Agent Bodies can be seen at RMIT Gallery from 11am - 5pm Tuesday to Saturday. Visit rmitgallery.com for more information.
About the filmmakers
Mig Dann is a Melbourne-based artist undertaking a practice-led PhD in the School of Art at RMIT University. Her multidisciplinary and autobiographical art practice explores and expresses issues of childhood trauma. Her work is informed by memory and forgetting, absence and presence, feminism, queer culture and decades of lived experience.
Daniel R. Marks is an interdisciplinary artist based in Naarm/Melbourne, currently undertaking a PhD research project at RMIT University. Applying a framework of queer self-esotericism to processes of entropy and feedback-looping, Marks works through collusions of performance art, poetic-didactic writing/diagram work, sculptural installation, and accumulative media archives to exhume intertextual potentialities of embodiment. Artefacts of doing and undoing are, in Marks’ practice, choreographed as archaeo-architectural re-configurations of bodily agency.

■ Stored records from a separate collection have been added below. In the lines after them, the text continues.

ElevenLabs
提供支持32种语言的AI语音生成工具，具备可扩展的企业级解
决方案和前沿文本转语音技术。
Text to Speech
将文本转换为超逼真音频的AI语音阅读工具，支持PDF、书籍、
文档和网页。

Philip Brophy is one of Australia’s leading experts on cinema and sound. Since the late 1970s, he has produced creative content in diverse contexts as an artist, curator, author, film director, curator and musician. He has specific research interests in three distinct areas: horror, sex and exploitation; film sound and music; and, Japanese animation. He has spoken and published extensively across a diverse range of topics, including: film scores and sound design; manga and anime; imaging destruction; corporeality; and, representation.